Based on the market trends, the company expects revenue of EUR 2 – 2.5 billion for the mid-term. The plan will drive substantial improvements in profitability and cash flow generation, resulting in the following targets for the mid-term:

  • Return On Capital Employed of 10 - 15%
  • EBIT margin of 8 - 12%
  • Free cash flow of 4 - 7% of revenue

updated midterm targets

1Unless otherwise indicated, all figures are before the impact of IFRS 16.

Drivers for the projected improvement in profitability are:

  • Volume growth in combination with continued disciplined cost management, benefiting from operating leverage
  • Price recovery, driven to a large extent by the oil and gas and renewables markets
  • Improved productivity and operational excellence through:
    • Fully leveraging technology developments to change the way of working
    • Increasing efficiencies of transactional and businesses processes through digitalisation
    • Strengthening procurement
    • Driving uptime of assets and equipment
    • Further leveraging of the shared service centres

In light of Fugro’s current asset base and less capital intensive business model going forward, Fugro expects average annual capital expenditure of around EUR 100 to 130 million to support profitable organic growth.

As a result of the gradual improvement in profitability and disciplined asset management, Fugro targets an annual positive free cash flow resulting in deleveraging of the balance sheet, and consequently a net debt/EBITDA ratio below 1.5. Dividend payments will be resumed once leverage allows.

The implementation of the new IFRS 16 standard on leasing on 1 January 2019 is expected to result in an on-balance sheet increase in net debt from long term lease liabilities of around EUR 200 - 225 million.
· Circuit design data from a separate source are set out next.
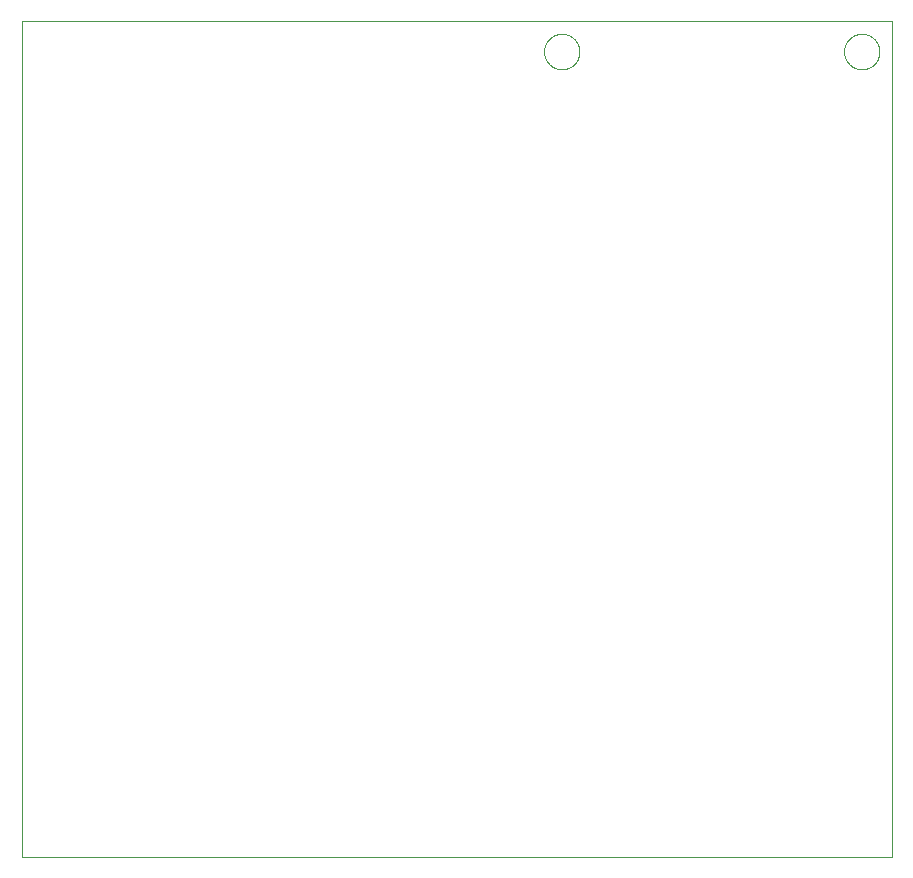
<source format=gko>
G75*
%MOIN*%
%OFA0B0*%
%FSLAX25Y25*%
%IPPOS*%
%LPD*%
%AMOC8*
5,1,8,0,0,1.08239X$1,22.5*
%
%ADD10C,0.00000*%
D10*
X0019018Y0005102D02*
X0019018Y0283803D01*
X0308939Y0283803D01*
X0308939Y0005102D01*
X0019018Y0005102D01*
X0193118Y0273602D02*
X0193120Y0273755D01*
X0193126Y0273908D01*
X0193136Y0274061D01*
X0193150Y0274214D01*
X0193168Y0274366D01*
X0193189Y0274517D01*
X0193215Y0274668D01*
X0193245Y0274819D01*
X0193278Y0274968D01*
X0193316Y0275117D01*
X0193357Y0275264D01*
X0193402Y0275411D01*
X0193451Y0275556D01*
X0193503Y0275700D01*
X0193560Y0275842D01*
X0193620Y0275983D01*
X0193683Y0276122D01*
X0193751Y0276260D01*
X0193821Y0276396D01*
X0193896Y0276530D01*
X0193973Y0276662D01*
X0194055Y0276792D01*
X0194139Y0276920D01*
X0194227Y0277045D01*
X0194318Y0277168D01*
X0194412Y0277289D01*
X0194509Y0277407D01*
X0194610Y0277523D01*
X0194713Y0277636D01*
X0194819Y0277747D01*
X0194928Y0277854D01*
X0195040Y0277959D01*
X0195154Y0278061D01*
X0195271Y0278160D01*
X0195391Y0278255D01*
X0195513Y0278348D01*
X0195637Y0278437D01*
X0195764Y0278524D01*
X0195893Y0278606D01*
X0196024Y0278686D01*
X0196157Y0278762D01*
X0196292Y0278834D01*
X0196429Y0278903D01*
X0196567Y0278969D01*
X0196707Y0279031D01*
X0196849Y0279089D01*
X0196992Y0279143D01*
X0197137Y0279194D01*
X0197282Y0279241D01*
X0197429Y0279284D01*
X0197577Y0279323D01*
X0197726Y0279359D01*
X0197876Y0279390D01*
X0198027Y0279418D01*
X0198178Y0279442D01*
X0198330Y0279462D01*
X0198483Y0279478D01*
X0198635Y0279490D01*
X0198788Y0279498D01*
X0198941Y0279502D01*
X0199095Y0279502D01*
X0199248Y0279498D01*
X0199401Y0279490D01*
X0199553Y0279478D01*
X0199706Y0279462D01*
X0199858Y0279442D01*
X0200009Y0279418D01*
X0200160Y0279390D01*
X0200310Y0279359D01*
X0200459Y0279323D01*
X0200607Y0279284D01*
X0200754Y0279241D01*
X0200899Y0279194D01*
X0201044Y0279143D01*
X0201187Y0279089D01*
X0201329Y0279031D01*
X0201469Y0278969D01*
X0201607Y0278903D01*
X0201744Y0278834D01*
X0201879Y0278762D01*
X0202012Y0278686D01*
X0202143Y0278606D01*
X0202272Y0278524D01*
X0202399Y0278437D01*
X0202523Y0278348D01*
X0202645Y0278255D01*
X0202765Y0278160D01*
X0202882Y0278061D01*
X0202996Y0277959D01*
X0203108Y0277854D01*
X0203217Y0277747D01*
X0203323Y0277636D01*
X0203426Y0277523D01*
X0203527Y0277407D01*
X0203624Y0277289D01*
X0203718Y0277168D01*
X0203809Y0277045D01*
X0203897Y0276920D01*
X0203981Y0276792D01*
X0204063Y0276662D01*
X0204140Y0276530D01*
X0204215Y0276396D01*
X0204285Y0276260D01*
X0204353Y0276122D01*
X0204416Y0275983D01*
X0204476Y0275842D01*
X0204533Y0275700D01*
X0204585Y0275556D01*
X0204634Y0275411D01*
X0204679Y0275264D01*
X0204720Y0275117D01*
X0204758Y0274968D01*
X0204791Y0274819D01*
X0204821Y0274668D01*
X0204847Y0274517D01*
X0204868Y0274366D01*
X0204886Y0274214D01*
X0204900Y0274061D01*
X0204910Y0273908D01*
X0204916Y0273755D01*
X0204918Y0273602D01*
X0204916Y0273449D01*
X0204910Y0273296D01*
X0204900Y0273143D01*
X0204886Y0272990D01*
X0204868Y0272838D01*
X0204847Y0272687D01*
X0204821Y0272536D01*
X0204791Y0272385D01*
X0204758Y0272236D01*
X0204720Y0272087D01*
X0204679Y0271940D01*
X0204634Y0271793D01*
X0204585Y0271648D01*
X0204533Y0271504D01*
X0204476Y0271362D01*
X0204416Y0271221D01*
X0204353Y0271082D01*
X0204285Y0270944D01*
X0204215Y0270808D01*
X0204140Y0270674D01*
X0204063Y0270542D01*
X0203981Y0270412D01*
X0203897Y0270284D01*
X0203809Y0270159D01*
X0203718Y0270036D01*
X0203624Y0269915D01*
X0203527Y0269797D01*
X0203426Y0269681D01*
X0203323Y0269568D01*
X0203217Y0269457D01*
X0203108Y0269350D01*
X0202996Y0269245D01*
X0202882Y0269143D01*
X0202765Y0269044D01*
X0202645Y0268949D01*
X0202523Y0268856D01*
X0202399Y0268767D01*
X0202272Y0268680D01*
X0202143Y0268598D01*
X0202012Y0268518D01*
X0201879Y0268442D01*
X0201744Y0268370D01*
X0201607Y0268301D01*
X0201469Y0268235D01*
X0201329Y0268173D01*
X0201187Y0268115D01*
X0201044Y0268061D01*
X0200899Y0268010D01*
X0200754Y0267963D01*
X0200607Y0267920D01*
X0200459Y0267881D01*
X0200310Y0267845D01*
X0200160Y0267814D01*
X0200009Y0267786D01*
X0199858Y0267762D01*
X0199706Y0267742D01*
X0199553Y0267726D01*
X0199401Y0267714D01*
X0199248Y0267706D01*
X0199095Y0267702D01*
X0198941Y0267702D01*
X0198788Y0267706D01*
X0198635Y0267714D01*
X0198483Y0267726D01*
X0198330Y0267742D01*
X0198178Y0267762D01*
X0198027Y0267786D01*
X0197876Y0267814D01*
X0197726Y0267845D01*
X0197577Y0267881D01*
X0197429Y0267920D01*
X0197282Y0267963D01*
X0197137Y0268010D01*
X0196992Y0268061D01*
X0196849Y0268115D01*
X0196707Y0268173D01*
X0196567Y0268235D01*
X0196429Y0268301D01*
X0196292Y0268370D01*
X0196157Y0268442D01*
X0196024Y0268518D01*
X0195893Y0268598D01*
X0195764Y0268680D01*
X0195637Y0268767D01*
X0195513Y0268856D01*
X0195391Y0268949D01*
X0195271Y0269044D01*
X0195154Y0269143D01*
X0195040Y0269245D01*
X0194928Y0269350D01*
X0194819Y0269457D01*
X0194713Y0269568D01*
X0194610Y0269681D01*
X0194509Y0269797D01*
X0194412Y0269915D01*
X0194318Y0270036D01*
X0194227Y0270159D01*
X0194139Y0270284D01*
X0194055Y0270412D01*
X0193973Y0270542D01*
X0193896Y0270674D01*
X0193821Y0270808D01*
X0193751Y0270944D01*
X0193683Y0271082D01*
X0193620Y0271221D01*
X0193560Y0271362D01*
X0193503Y0271504D01*
X0193451Y0271648D01*
X0193402Y0271793D01*
X0193357Y0271940D01*
X0193316Y0272087D01*
X0193278Y0272236D01*
X0193245Y0272385D01*
X0193215Y0272536D01*
X0193189Y0272687D01*
X0193168Y0272838D01*
X0193150Y0272990D01*
X0193136Y0273143D01*
X0193126Y0273296D01*
X0193120Y0273449D01*
X0193118Y0273602D01*
X0293118Y0273602D02*
X0293120Y0273755D01*
X0293126Y0273908D01*
X0293136Y0274061D01*
X0293150Y0274214D01*
X0293168Y0274366D01*
X0293189Y0274517D01*
X0293215Y0274668D01*
X0293245Y0274819D01*
X0293278Y0274968D01*
X0293316Y0275117D01*
X0293357Y0275264D01*
X0293402Y0275411D01*
X0293451Y0275556D01*
X0293503Y0275700D01*
X0293560Y0275842D01*
X0293620Y0275983D01*
X0293683Y0276122D01*
X0293751Y0276260D01*
X0293821Y0276396D01*
X0293896Y0276530D01*
X0293973Y0276662D01*
X0294055Y0276792D01*
X0294139Y0276920D01*
X0294227Y0277045D01*
X0294318Y0277168D01*
X0294412Y0277289D01*
X0294509Y0277407D01*
X0294610Y0277523D01*
X0294713Y0277636D01*
X0294819Y0277747D01*
X0294928Y0277854D01*
X0295040Y0277959D01*
X0295154Y0278061D01*
X0295271Y0278160D01*
X0295391Y0278255D01*
X0295513Y0278348D01*
X0295637Y0278437D01*
X0295764Y0278524D01*
X0295893Y0278606D01*
X0296024Y0278686D01*
X0296157Y0278762D01*
X0296292Y0278834D01*
X0296429Y0278903D01*
X0296567Y0278969D01*
X0296707Y0279031D01*
X0296849Y0279089D01*
X0296992Y0279143D01*
X0297137Y0279194D01*
X0297282Y0279241D01*
X0297429Y0279284D01*
X0297577Y0279323D01*
X0297726Y0279359D01*
X0297876Y0279390D01*
X0298027Y0279418D01*
X0298178Y0279442D01*
X0298330Y0279462D01*
X0298483Y0279478D01*
X0298635Y0279490D01*
X0298788Y0279498D01*
X0298941Y0279502D01*
X0299095Y0279502D01*
X0299248Y0279498D01*
X0299401Y0279490D01*
X0299553Y0279478D01*
X0299706Y0279462D01*
X0299858Y0279442D01*
X0300009Y0279418D01*
X0300160Y0279390D01*
X0300310Y0279359D01*
X0300459Y0279323D01*
X0300607Y0279284D01*
X0300754Y0279241D01*
X0300899Y0279194D01*
X0301044Y0279143D01*
X0301187Y0279089D01*
X0301329Y0279031D01*
X0301469Y0278969D01*
X0301607Y0278903D01*
X0301744Y0278834D01*
X0301879Y0278762D01*
X0302012Y0278686D01*
X0302143Y0278606D01*
X0302272Y0278524D01*
X0302399Y0278437D01*
X0302523Y0278348D01*
X0302645Y0278255D01*
X0302765Y0278160D01*
X0302882Y0278061D01*
X0302996Y0277959D01*
X0303108Y0277854D01*
X0303217Y0277747D01*
X0303323Y0277636D01*
X0303426Y0277523D01*
X0303527Y0277407D01*
X0303624Y0277289D01*
X0303718Y0277168D01*
X0303809Y0277045D01*
X0303897Y0276920D01*
X0303981Y0276792D01*
X0304063Y0276662D01*
X0304140Y0276530D01*
X0304215Y0276396D01*
X0304285Y0276260D01*
X0304353Y0276122D01*
X0304416Y0275983D01*
X0304476Y0275842D01*
X0304533Y0275700D01*
X0304585Y0275556D01*
X0304634Y0275411D01*
X0304679Y0275264D01*
X0304720Y0275117D01*
X0304758Y0274968D01*
X0304791Y0274819D01*
X0304821Y0274668D01*
X0304847Y0274517D01*
X0304868Y0274366D01*
X0304886Y0274214D01*
X0304900Y0274061D01*
X0304910Y0273908D01*
X0304916Y0273755D01*
X0304918Y0273602D01*
X0304916Y0273449D01*
X0304910Y0273296D01*
X0304900Y0273143D01*
X0304886Y0272990D01*
X0304868Y0272838D01*
X0304847Y0272687D01*
X0304821Y0272536D01*
X0304791Y0272385D01*
X0304758Y0272236D01*
X0304720Y0272087D01*
X0304679Y0271940D01*
X0304634Y0271793D01*
X0304585Y0271648D01*
X0304533Y0271504D01*
X0304476Y0271362D01*
X0304416Y0271221D01*
X0304353Y0271082D01*
X0304285Y0270944D01*
X0304215Y0270808D01*
X0304140Y0270674D01*
X0304063Y0270542D01*
X0303981Y0270412D01*
X0303897Y0270284D01*
X0303809Y0270159D01*
X0303718Y0270036D01*
X0303624Y0269915D01*
X0303527Y0269797D01*
X0303426Y0269681D01*
X0303323Y0269568D01*
X0303217Y0269457D01*
X0303108Y0269350D01*
X0302996Y0269245D01*
X0302882Y0269143D01*
X0302765Y0269044D01*
X0302645Y0268949D01*
X0302523Y0268856D01*
X0302399Y0268767D01*
X0302272Y0268680D01*
X0302143Y0268598D01*
X0302012Y0268518D01*
X0301879Y0268442D01*
X0301744Y0268370D01*
X0301607Y0268301D01*
X0301469Y0268235D01*
X0301329Y0268173D01*
X0301187Y0268115D01*
X0301044Y0268061D01*
X0300899Y0268010D01*
X0300754Y0267963D01*
X0300607Y0267920D01*
X0300459Y0267881D01*
X0300310Y0267845D01*
X0300160Y0267814D01*
X0300009Y0267786D01*
X0299858Y0267762D01*
X0299706Y0267742D01*
X0299553Y0267726D01*
X0299401Y0267714D01*
X0299248Y0267706D01*
X0299095Y0267702D01*
X0298941Y0267702D01*
X0298788Y0267706D01*
X0298635Y0267714D01*
X0298483Y0267726D01*
X0298330Y0267742D01*
X0298178Y0267762D01*
X0298027Y0267786D01*
X0297876Y0267814D01*
X0297726Y0267845D01*
X0297577Y0267881D01*
X0297429Y0267920D01*
X0297282Y0267963D01*
X0297137Y0268010D01*
X0296992Y0268061D01*
X0296849Y0268115D01*
X0296707Y0268173D01*
X0296567Y0268235D01*
X0296429Y0268301D01*
X0296292Y0268370D01*
X0296157Y0268442D01*
X0296024Y0268518D01*
X0295893Y0268598D01*
X0295764Y0268680D01*
X0295637Y0268767D01*
X0295513Y0268856D01*
X0295391Y0268949D01*
X0295271Y0269044D01*
X0295154Y0269143D01*
X0295040Y0269245D01*
X0294928Y0269350D01*
X0294819Y0269457D01*
X0294713Y0269568D01*
X0294610Y0269681D01*
X0294509Y0269797D01*
X0294412Y0269915D01*
X0294318Y0270036D01*
X0294227Y0270159D01*
X0294139Y0270284D01*
X0294055Y0270412D01*
X0293973Y0270542D01*
X0293896Y0270674D01*
X0293821Y0270808D01*
X0293751Y0270944D01*
X0293683Y0271082D01*
X0293620Y0271221D01*
X0293560Y0271362D01*
X0293503Y0271504D01*
X0293451Y0271648D01*
X0293402Y0271793D01*
X0293357Y0271940D01*
X0293316Y0272087D01*
X0293278Y0272236D01*
X0293245Y0272385D01*
X0293215Y0272536D01*
X0293189Y0272687D01*
X0293168Y0272838D01*
X0293150Y0272990D01*
X0293136Y0273143D01*
X0293126Y0273296D01*
X0293120Y0273449D01*
X0293118Y0273602D01*
M02*

</source>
The reclassification of related lease expenses is expected to have a positive impact on EBITDA of EUR 35 - 45 million and on EBIT of EUR 5 - 10 million. In addition, due to front loading of interest expenses, Earnings Before Tax (EBT) will decrease in the early years by around EUR 5 million per annum. This change is an accounting change only and has no impact on the economics of the company. Furthermore, there is also no impact on covenants as these are based on “frozen GAAP”.